Signing your player up for high competition soccer can be tricky. Recreational soccer is fun and equal playing time is encouraged. However, the coach is most likely a volunteer father who knows little of the sport and precious developmental opportunities can be overlooked. High competition soccer clubs have capitalized on this opportunity and marketed themselves as an appropriate place for all players: beginners to very experienced.
You may not have the $1500 - $3000 per year to sign your player up for high competition soccer. That price doesn’t include uniforms, tournaments, travel costs, or extra activities your team might do, but you can look into scholarship and financial aid programs that the non-profit clubs offers. Some high competition clubs even work on a sliding scale.
Here’s the first quagmire, though; is your player good enough? Fear not, in some clubs there are 2-5 teams at your player’s age level. That means there may be a place for your player on a lower level team. In many of these clubs they label the skill level by color (gold, blue, black, orange, silver, white) with gold being the most competitive and white being the least. Many players transitioning from a recreational environment start on a white team. However, if a club does not have enough players to form an additional team, they will sometimes form a group of “developmental players.” Watch out for this practice. If your player is labeled as a developmental player, they usually do not get playing time during games. Therefore, you might as well play recreation league or look for a different club.
If you and your player do agree to become a developmental player, it may look something like this: Say twenty-two players are signed up in a single age group, which is not enough to make two full teams, but the club wants your money (times twenty-two). So they may form a developmental group with the extra players.

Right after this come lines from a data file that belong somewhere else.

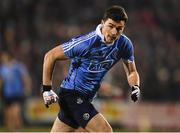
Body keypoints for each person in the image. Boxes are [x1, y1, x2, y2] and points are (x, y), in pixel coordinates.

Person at [42, 5, 140, 132]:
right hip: (71, 95)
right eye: (110, 26)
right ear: (102, 23)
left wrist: (135, 86)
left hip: (86, 98)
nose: (114, 32)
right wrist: (47, 89)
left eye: (119, 28)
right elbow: (50, 56)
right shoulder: (85, 43)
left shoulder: (124, 44)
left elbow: (132, 71)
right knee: (105, 131)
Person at [0, 50, 32, 131]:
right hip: (7, 94)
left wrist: (27, 88)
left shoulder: (18, 66)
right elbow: (1, 81)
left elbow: (25, 78)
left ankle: (18, 130)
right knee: (8, 115)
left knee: (15, 113)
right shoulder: (3, 68)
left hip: (17, 93)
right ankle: (11, 130)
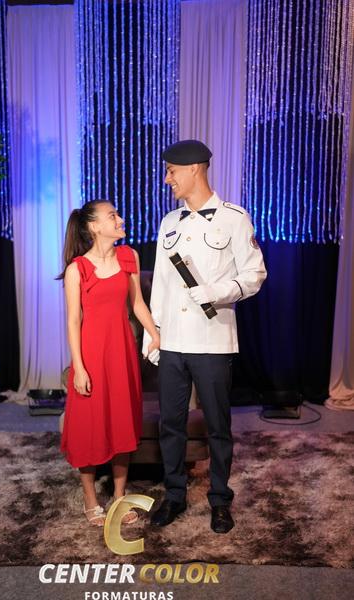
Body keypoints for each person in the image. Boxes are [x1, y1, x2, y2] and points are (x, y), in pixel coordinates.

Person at [143, 140, 267, 533]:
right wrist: (152, 333)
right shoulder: (169, 222)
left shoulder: (234, 218)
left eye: (171, 171)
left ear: (194, 168)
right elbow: (161, 284)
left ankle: (220, 500)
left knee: (217, 425)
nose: (167, 179)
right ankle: (174, 495)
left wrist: (216, 291)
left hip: (212, 340)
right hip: (173, 341)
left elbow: (255, 275)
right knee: (171, 424)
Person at [59, 199, 160, 526]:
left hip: (122, 354)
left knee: (121, 424)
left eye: (117, 214)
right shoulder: (77, 269)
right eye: (112, 215)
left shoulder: (129, 256)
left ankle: (119, 496)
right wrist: (79, 367)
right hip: (91, 357)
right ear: (94, 226)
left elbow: (138, 304)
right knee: (89, 427)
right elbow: (73, 321)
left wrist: (155, 334)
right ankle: (91, 499)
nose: (120, 219)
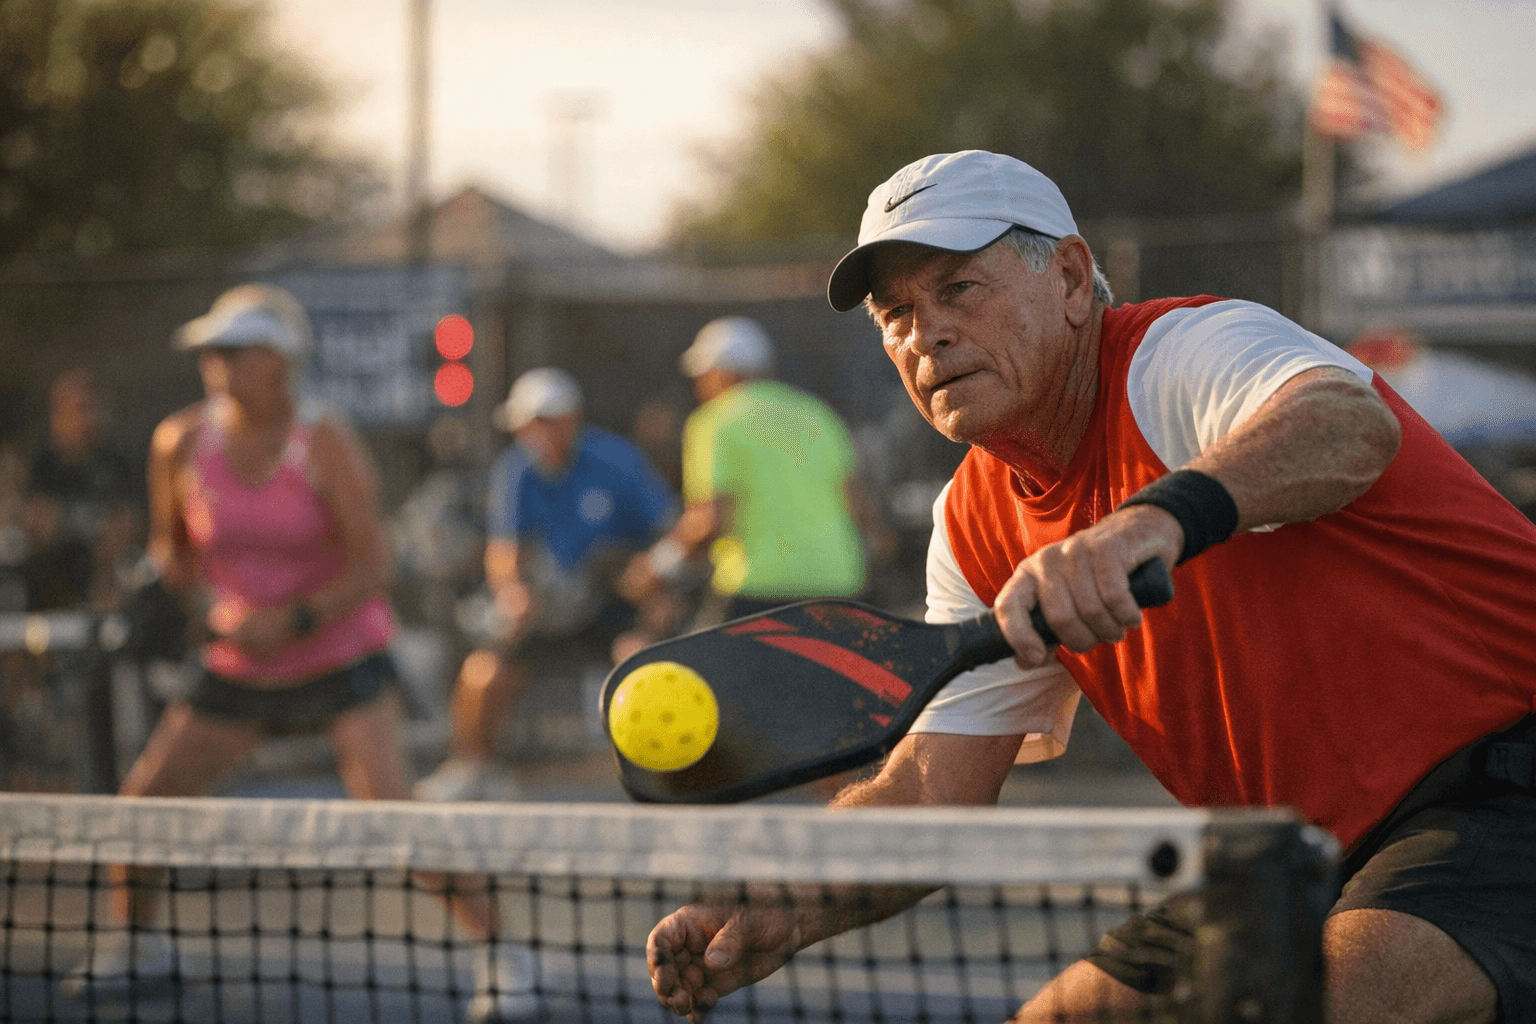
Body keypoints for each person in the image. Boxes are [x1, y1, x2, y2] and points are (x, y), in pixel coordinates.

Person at [646, 151, 1536, 1024]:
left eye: (960, 289)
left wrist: (1147, 523)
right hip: (1292, 854)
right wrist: (789, 899)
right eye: (897, 313)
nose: (927, 334)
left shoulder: (1183, 352)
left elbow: (1348, 421)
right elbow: (929, 794)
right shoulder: (972, 521)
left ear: (1072, 279)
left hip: (1504, 779)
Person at [61, 284, 537, 1023]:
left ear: (279, 362)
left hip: (341, 660)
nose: (217, 365)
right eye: (211, 351)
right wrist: (182, 604)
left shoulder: (325, 442)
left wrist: (296, 618)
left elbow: (375, 564)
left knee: (395, 818)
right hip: (236, 666)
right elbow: (175, 556)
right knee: (144, 806)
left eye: (234, 351)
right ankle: (139, 943)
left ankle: (506, 957)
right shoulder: (178, 442)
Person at [414, 367, 679, 802]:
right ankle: (471, 766)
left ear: (570, 419)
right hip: (548, 605)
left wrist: (654, 584)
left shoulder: (618, 460)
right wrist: (513, 594)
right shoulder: (515, 468)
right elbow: (505, 552)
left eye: (543, 422)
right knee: (484, 671)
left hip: (612, 602)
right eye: (525, 425)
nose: (532, 434)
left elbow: (667, 530)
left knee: (641, 661)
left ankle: (662, 773)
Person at [620, 316, 892, 626]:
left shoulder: (715, 421)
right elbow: (861, 506)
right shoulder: (818, 415)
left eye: (703, 375)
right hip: (840, 589)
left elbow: (710, 520)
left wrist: (657, 566)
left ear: (725, 373)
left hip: (758, 592)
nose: (699, 385)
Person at [19, 367, 142, 611]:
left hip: (103, 586)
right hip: (43, 587)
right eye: (82, 408)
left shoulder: (116, 463)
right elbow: (35, 523)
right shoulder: (38, 464)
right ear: (57, 415)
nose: (91, 419)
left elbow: (129, 523)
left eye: (97, 408)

This group will need to fight for a place on the starting team each week. Being that the game is the best teacher, and players at all levels train multiple times each week with the main goal of playing in a game, how appropriate is this practice in a youth environment? How many times will your player’s feelings be hurt throughout the season as they once again are not invited to be on the game roster? If you agree to have your player become a “developmental” player just to expose them to the coach and team environment, then ask if you’ll be charged less as you may not need to contribute to playing card fees, referee fees, league fees, or a uniform in most cases (but perhaps a practice jersey).
Coaches in high competition clubs are being paid. They are professionals that hold licenses; national or international. Although licensing does not necessarily make a good coach, it does speak to the commitment level and professionalism of the coach. Like a teacher, coaches need to keep their skills up. With that said, ask the coach about his or her license(s). When did they get them and from what organization (NSCAA, CYSA)? Do they plan on furthering their development. If so, when?
You are paying a pretty penny, so shop different clubs. What system does the soccer club subscribe to? Many clubs purchase a specific system (Dutch, Italian, Spanish). These systems are usually named after the coach or club that developed them. The cost the club paid for the system literature, equipment, philosophy, and access to websites is directly transferred to your player fees.
On the same note, there are a plethora of additional soccer services flooding youth clubs: video analysis programs, social network websites for team communications, session planning websites for coaches, sponsorships by brand names, tracking devices, etc. These costs are all hidden in your club fees. The more marketing the club does, or the more directors they have all contribute to higher overhead and thus your annual cost to play. Keep in mind that access to all these tools doesn’t necessarily improve your player’s experience or development, but are most likely used for the players at the highest level of the club.
When choosing where to place your player, the single most important thing should be where will your player benefit most? Where will they experience development, camaraderie, sportsmanship, fun, a challenge, and then ask to play again next year? With so many clubs to choose from, you can afford to shop around and research the coach that will handle your player. Don’t be dazzled by clubs with soccer paraphernalia (video, tracking, premier teams, etc.). Find the best place for YOUR player, and support them with positive parenting every chance you get.